De loin donc, tout ressemble. Russell prouve qu'il maîtrise à merveille les codes, la grammaire de son mentor, et surtout sa capacité à changer de registre afin de maintenir à un niveau constant la jauge énergétique de son film (même si le scénario patine un peu au bout d'une heure).
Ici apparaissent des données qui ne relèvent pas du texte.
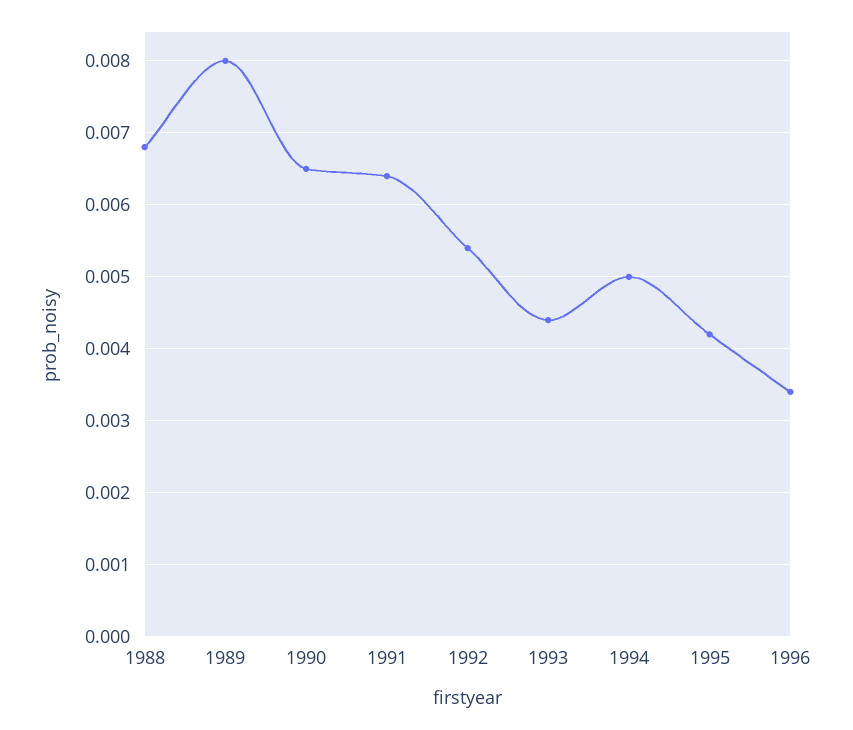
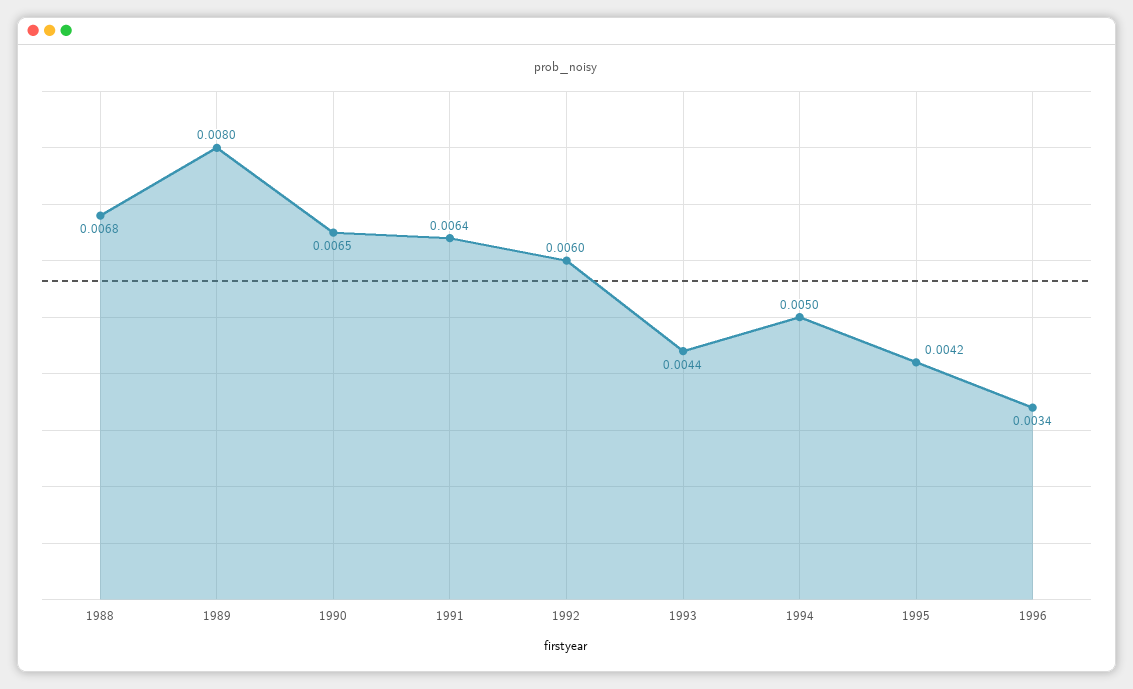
  {
    "1988": 0.0068,
    "1989": 0.008,
    "1990": 0.0065,
    "1991": 0.0064,
-   "1992": 0.0054,
+   "1992": 0.006,
    "1993": 0.0044,
    "1994": 0.005,
    "1995": 0.0042,
    "1996": 0.0034
  }

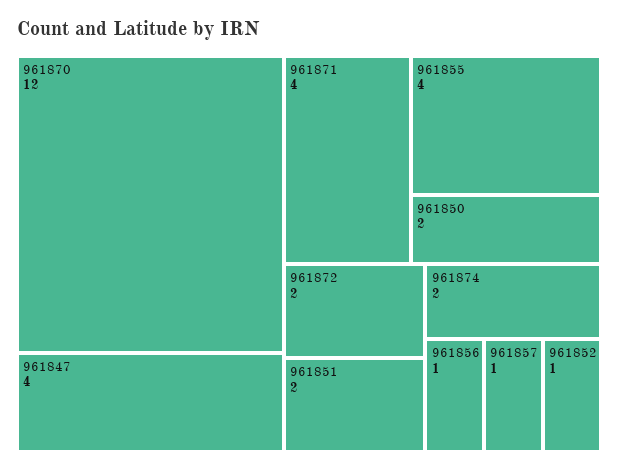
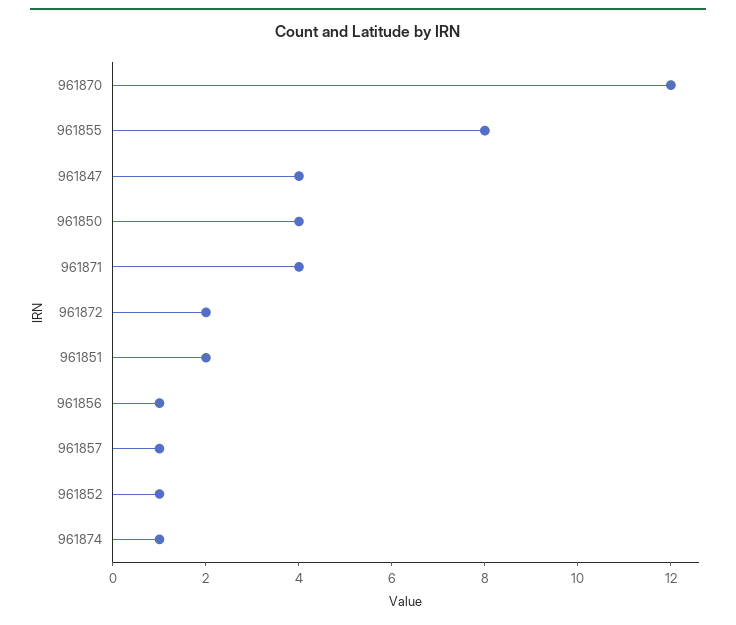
  {
    "961870": 12,
    "961847": 4,
    "961871": 4,
-   "961855": 4,
+   "961855": 8,
-   "961850": 2,
+   "961850": 4,
    "961872": 2,
    "961851": 2,
-   "961874": 2,
+   "961874": 1,
    "961856": 1,
    "961857": 1,
    "961852": 1
  }

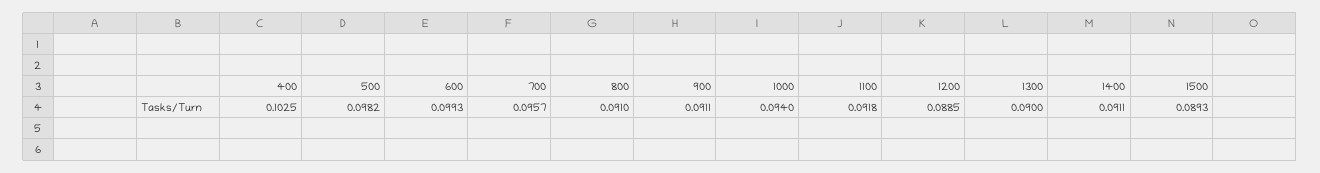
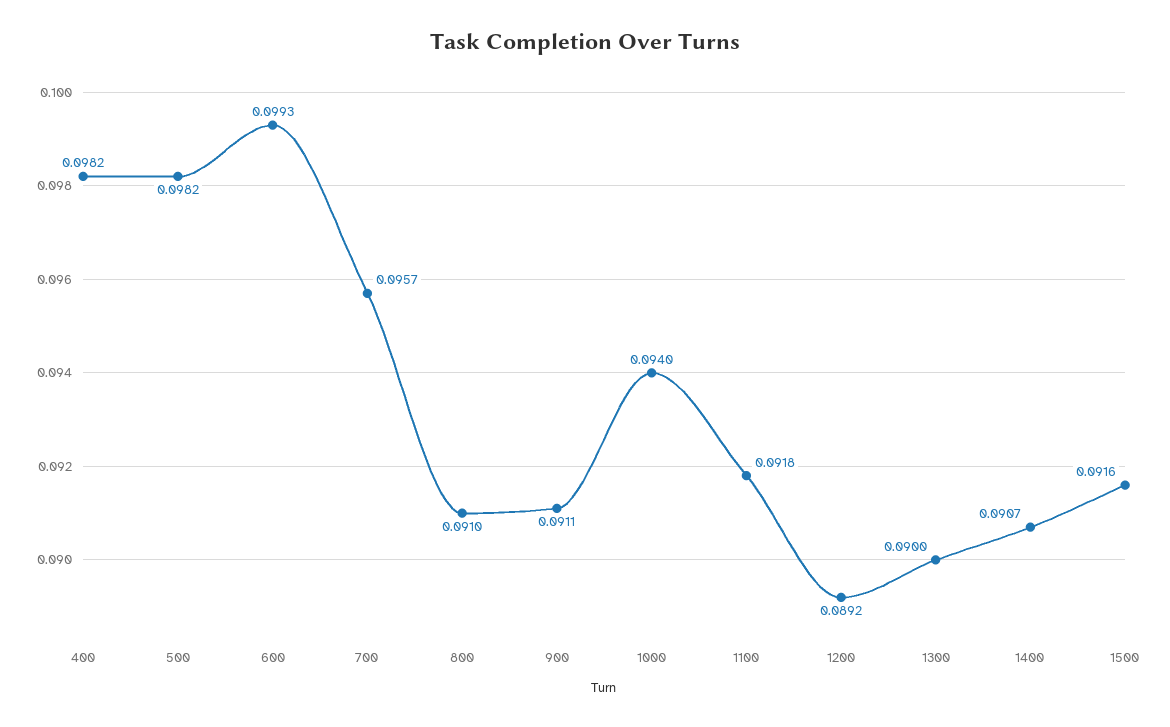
  {
-   "400": 0.1025,
+   "400": 0.0982,
    "500": 0.0982,
    "600": 0.0993,
    "700": 0.0957,
    "800": 0.091,
    "900": 0.0911,
    "1000": 0.094,
    "1100": 0.0918,
-   "1200": 0.0885,
+   "1200": 0.0892,
    "1300": 0.09,
-   "1400": 0.0911,
+   "1400": 0.0907,
-   "1500": 0.0893
+   "1500": 0.0916
  }

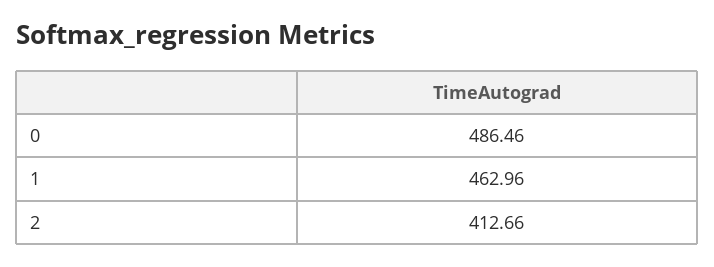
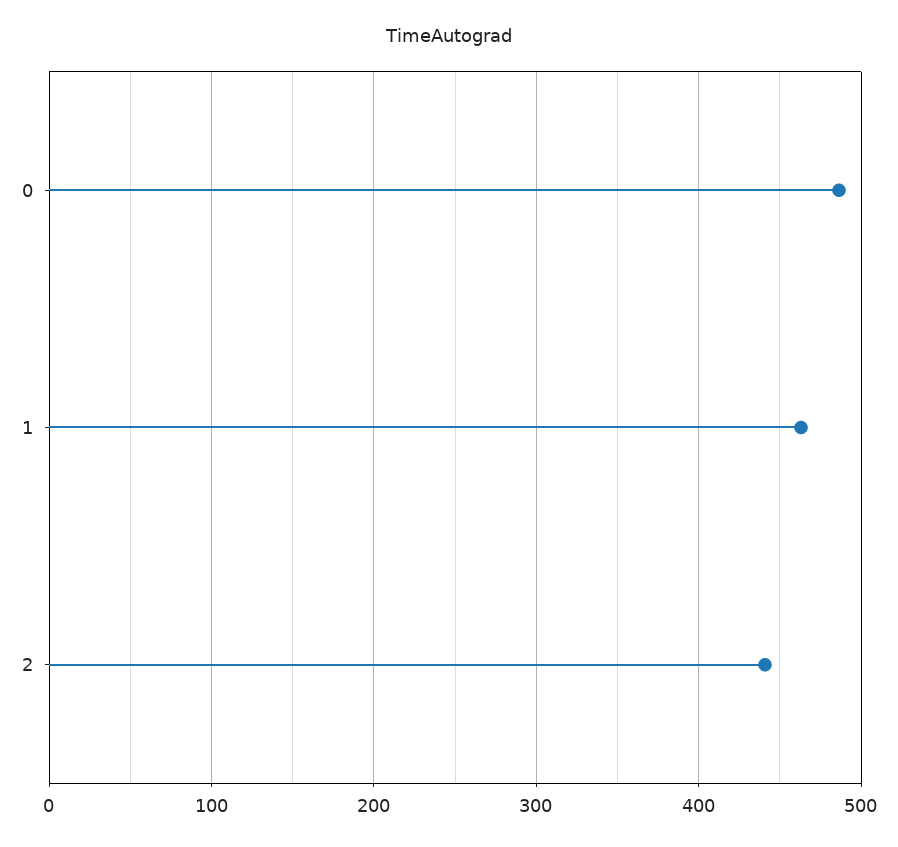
  {
    "0": 486.46,
    "1": 462.96,
-   "2": 412.66
+   "2": 440
  }

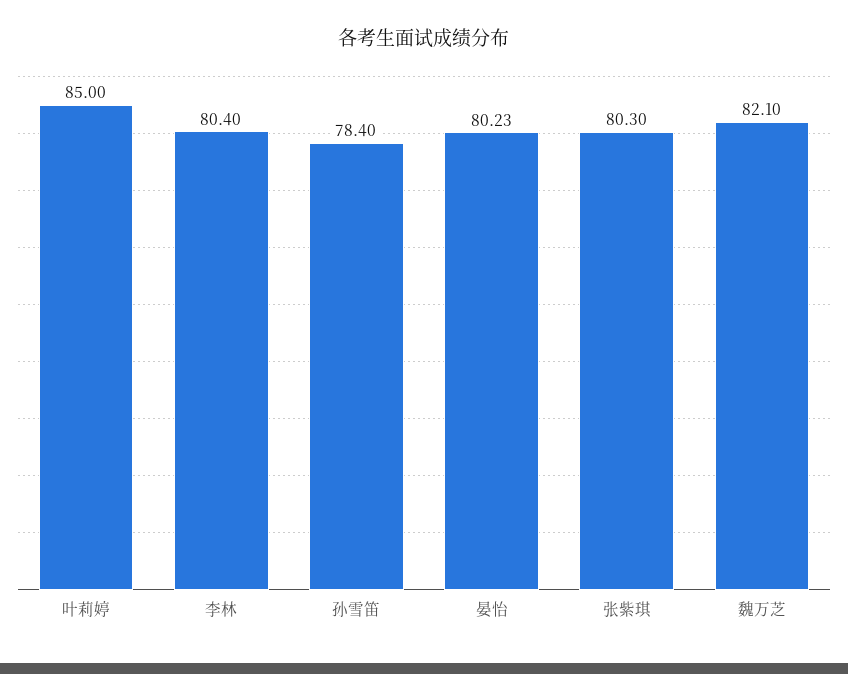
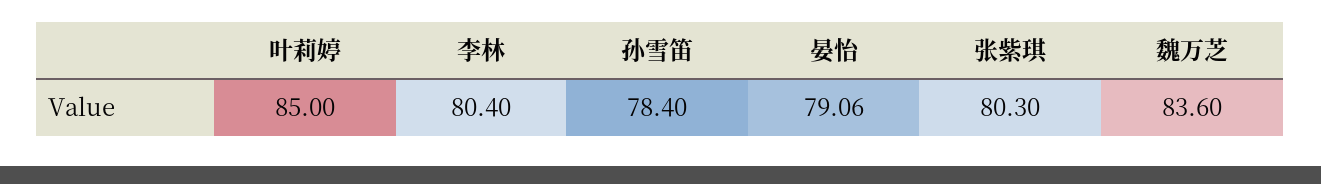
  {
    "叶莉婷": 85,
    "李林": 80.4,
    "孙雪笛": 78.4,
-   "晏怡": 80.23,
+   "晏怡": 79.06,
    "张紫琪": 80.3,
-   "魏万芝": 82.1
+   "魏万芝": 83.6
  }

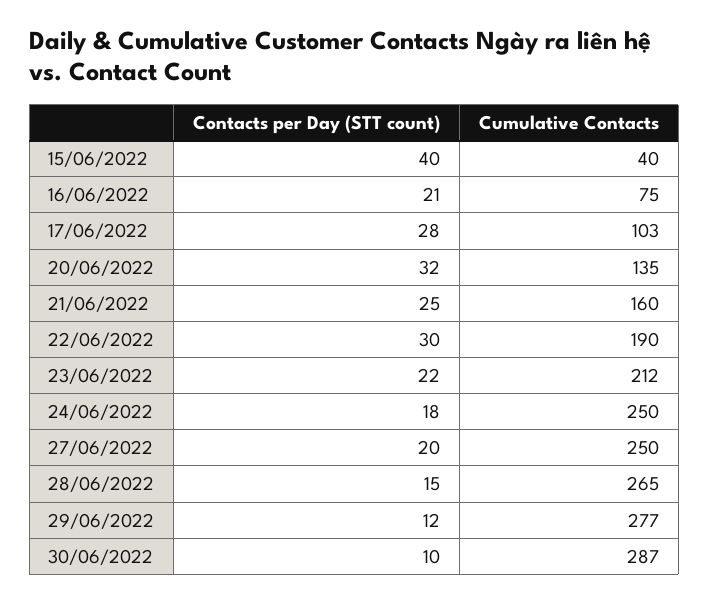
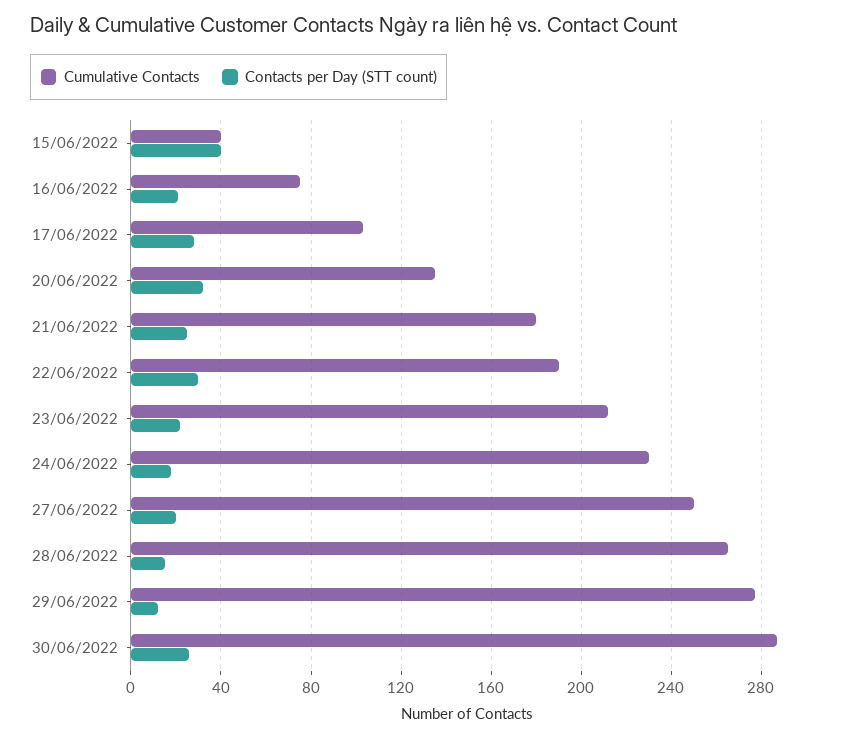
  {
    "Contacts per Day (STT count)": {
      "15/06/2022": 40,
      "16/06/2022": 21,
      "17/06/2022": 28,
      "20/06/2022": 32,
      "21/06/2022": 25,
      "22/06/2022": 30,
      "23/06/2022": 22,
      "24/06/2022": 18,
      "27/06/2022": 20,
      "28/06/2022": 15,
      "29/06/2022": 12,
-     "30/06/2022": 10
+     "30/06/2022": 25
    },
    "Cumulative Contacts": {
      "15/06/2022": 40,
      "16/06/2022": 75,
      "17/06/2022": 103,
      "20/06/2022": 135,
-     "21/06/2022": 160,
+     "21/06/2022": 180,
      "22/06/2022": 190,
      "23/06/2022": 212,
-     "24/06/2022": 250,
+     "24/06/2022": 230,
      "27/06/2022": 250,
      "28/06/2022": 265,
      "29/06/2022": 277,
      "30/06/2022": 287
    }
  }

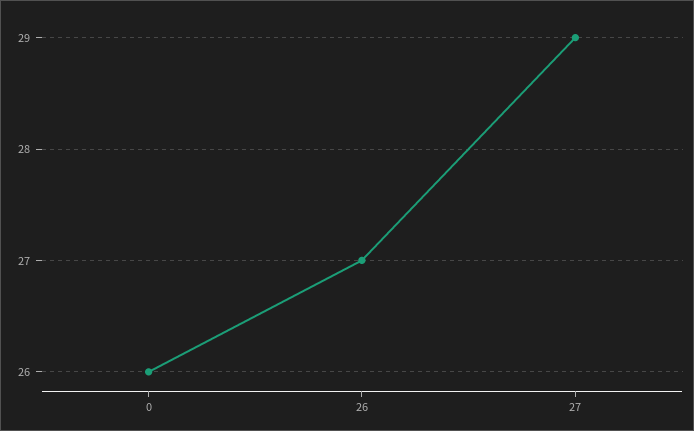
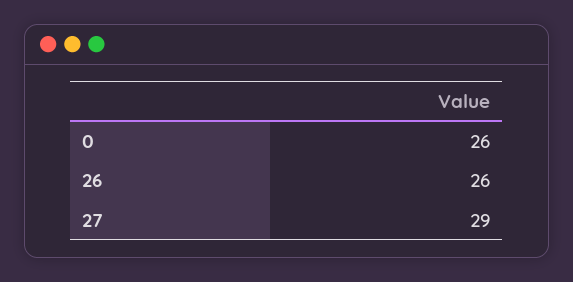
  {
    "0": 26,
-   "26": 27,
+   "26": 26,
    "27": 29
  }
Soit les fantastiques années 20 de Raoul Walsh revus par le disco, les gourmettes et les verres fumés.
Pourtant de près, David O'Russell travaille dans une direction bien différente de celle de Scorsese : au‑delà d'une vitesse d'exécution et d'un éblouissement formel toujours à la limite du kitsch, American Bluff n'emprunte pas la pente de la surenchère de la violence ou de vérité (voire la loi de Scorsese : au‑delà des faux‑semblants, le sang, les larmes et le prix à payer en nature du rêve américain, soit la mort de Joe Pesci dans Casino).
Au début d'American Bluff, Edith, cette ex‑strip‑teaseuse prête à tout pour se faire une place au soleil, énonce le principe qui fonde tout le film : ce qui compte est moins la vérité, que ce à quoi les gens ont envie de croire. Le faux n'est plus un masque à faire tomber, un vernis (à l'odeur si particulière) de légèreté posé sur une réalité grave, mais la juste manière de lire toutes les situations et les affects. Ici, l'homme vrai est celui qui sait choisir son bon rôle : Richie, l'agent du FBI, vit dans un trou à rats flanqué d'une mamma et d'une fiancée digne d'un cauchemar de Dino Risi, mais se rêve en John Travolta, Edith se prend pour Mata Hari, Irving pour Burt Reynolds et sa femme (Jennifer Lawrence), nunuche pas si sotte, fait revivre le souvenir de Jean Harlow.
Dans ce monde d'apparences et d'arnaques, où chacun ‑flic, truands et Richard Nixon‑ se maquille, se déguise et ment, le rêve américain se réduit à un rêve de réussite qui ignore les boussoles morales. Au fond, dans American Bluff, il n'y a que des truands, mais certains savent mieux bluffer que d'autres.